Farm succession can tear a family apart. Here is how to avoid that.
It is all about avoiding surprises. And you do that by dealing with it during your lifetime.
This is one piece of advice with many more to come from Scott Patterson of Alternate Strategies in this episode.
Here is what we learned but please listen in as Scott explains all this much better than we ever could.
To listen while you drive, walk or work, just access the episode through a free podcast app on your mobile phone.
1 – Legal entity
Most mum and dad farms in Australia run as partnerships, while larger farms run through multi-layered trust and company structures.
It makes sense to separate land ownership from the farm operations and hold each in a separate entity for asset protection as well as tax.
2 – Succession
Succession is the transition of a business asset from one generation to the next, not necessarily within family. So any transfer – including sale – to a family member or third party counts as succession.
3 – Conflict
How smooth a succession goes depends on planning and communication. If all cards are on the table during the life time of the current owners and everybody knows what is going to happen, then you tend to have less conflict.
But if your will includes big surprises, then conflict is certain.
4 – Options
In the old days succession was straight forward. The farm went to the first-born son upon death of his father. Now there are many options. You might
- Transfer land and business in one go OR transfer at different times.
- Deal with it now OR let your estate deal with it.
- Sell now OR Sell Later and Lease now.
- Bequeath the farm in your will OR leave it open what happens.
- Sell to a 3rd party OR sell to a family member.
- Bequeath the farm to one child in your will OR all your children.
- Sell to a child OR gift the farm to that child.
Each of these options has CGT, stamp duty and tax consequences. And the potential for family conflict if not managed well.
5 – First Born Son
It used to be that the first born son gets it all. But that is no longer the case. Now it is about which of the children wants to stay on the land.

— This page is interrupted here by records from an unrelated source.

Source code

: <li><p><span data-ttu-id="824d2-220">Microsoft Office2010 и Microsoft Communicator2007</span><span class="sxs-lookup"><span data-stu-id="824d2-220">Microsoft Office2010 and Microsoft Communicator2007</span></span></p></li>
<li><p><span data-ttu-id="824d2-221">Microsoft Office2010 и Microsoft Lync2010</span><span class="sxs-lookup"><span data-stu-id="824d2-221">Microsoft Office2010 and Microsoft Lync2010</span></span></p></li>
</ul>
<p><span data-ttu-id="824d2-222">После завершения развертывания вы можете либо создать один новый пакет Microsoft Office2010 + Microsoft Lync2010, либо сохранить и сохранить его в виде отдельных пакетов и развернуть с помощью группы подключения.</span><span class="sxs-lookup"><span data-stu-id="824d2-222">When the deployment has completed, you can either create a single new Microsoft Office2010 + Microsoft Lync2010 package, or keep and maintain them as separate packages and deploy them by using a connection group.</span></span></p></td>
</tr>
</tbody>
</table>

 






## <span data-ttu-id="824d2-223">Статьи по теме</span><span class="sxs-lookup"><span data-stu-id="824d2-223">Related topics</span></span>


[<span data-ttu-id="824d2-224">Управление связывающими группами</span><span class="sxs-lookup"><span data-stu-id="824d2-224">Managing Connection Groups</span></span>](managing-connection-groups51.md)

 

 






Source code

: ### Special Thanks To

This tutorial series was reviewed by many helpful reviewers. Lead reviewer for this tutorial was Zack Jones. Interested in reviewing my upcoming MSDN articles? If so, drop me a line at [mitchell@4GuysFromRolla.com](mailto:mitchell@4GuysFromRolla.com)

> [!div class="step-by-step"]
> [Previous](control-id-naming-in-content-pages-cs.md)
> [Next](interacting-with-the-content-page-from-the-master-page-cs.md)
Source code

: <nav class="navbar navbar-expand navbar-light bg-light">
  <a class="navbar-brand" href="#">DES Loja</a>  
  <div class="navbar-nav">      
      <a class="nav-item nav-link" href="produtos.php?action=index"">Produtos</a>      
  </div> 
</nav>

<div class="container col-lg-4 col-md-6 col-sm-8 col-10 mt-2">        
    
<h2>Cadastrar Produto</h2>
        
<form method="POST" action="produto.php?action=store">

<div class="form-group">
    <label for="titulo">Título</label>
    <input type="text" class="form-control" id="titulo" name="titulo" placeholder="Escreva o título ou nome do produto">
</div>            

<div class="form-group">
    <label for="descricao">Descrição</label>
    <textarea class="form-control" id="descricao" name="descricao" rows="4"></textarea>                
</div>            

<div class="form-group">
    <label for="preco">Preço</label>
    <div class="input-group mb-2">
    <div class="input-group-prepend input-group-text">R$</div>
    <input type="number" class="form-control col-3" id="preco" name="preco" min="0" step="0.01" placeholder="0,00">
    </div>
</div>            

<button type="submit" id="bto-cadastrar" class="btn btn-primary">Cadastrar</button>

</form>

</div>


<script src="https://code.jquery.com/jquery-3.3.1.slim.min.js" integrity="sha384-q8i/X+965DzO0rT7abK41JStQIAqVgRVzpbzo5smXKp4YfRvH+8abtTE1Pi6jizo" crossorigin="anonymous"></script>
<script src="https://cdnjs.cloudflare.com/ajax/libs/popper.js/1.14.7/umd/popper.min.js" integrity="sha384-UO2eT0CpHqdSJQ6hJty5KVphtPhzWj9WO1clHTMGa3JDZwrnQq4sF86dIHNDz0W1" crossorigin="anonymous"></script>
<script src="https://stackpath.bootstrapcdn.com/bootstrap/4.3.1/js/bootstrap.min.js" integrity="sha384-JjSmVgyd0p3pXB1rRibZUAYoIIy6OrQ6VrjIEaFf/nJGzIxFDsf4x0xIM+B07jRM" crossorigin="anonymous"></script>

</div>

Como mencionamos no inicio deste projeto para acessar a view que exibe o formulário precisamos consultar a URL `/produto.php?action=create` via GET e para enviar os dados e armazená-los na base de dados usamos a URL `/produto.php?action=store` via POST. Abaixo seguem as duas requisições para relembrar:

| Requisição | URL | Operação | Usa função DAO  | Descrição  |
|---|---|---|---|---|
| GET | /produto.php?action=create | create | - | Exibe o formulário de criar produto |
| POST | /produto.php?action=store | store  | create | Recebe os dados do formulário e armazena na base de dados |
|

6 – Small Business CGT Concessions
Most family owned farms pass to the next generation CGT free thanks to the 15-year exemption and other small business CGT concessions. Because if the farm exceeds $6m and hence fails the maximum net asset value test, then the turnover over the past three years will probably be less than $2m and hence the turnover test.
Just probably. Turnover tends to fluctuate on a farm.
There is a lot more we discussed in this episode, but this is a first snap shot.
Disclaimer: Tax Talks does not provide financial or tax advice. All information on Tax Talks is of a general nature only and might no longer be up to date or correct. You should seek professional accredited tax and financial advice when considering whether the information is suitable to your or your client’s circumstances.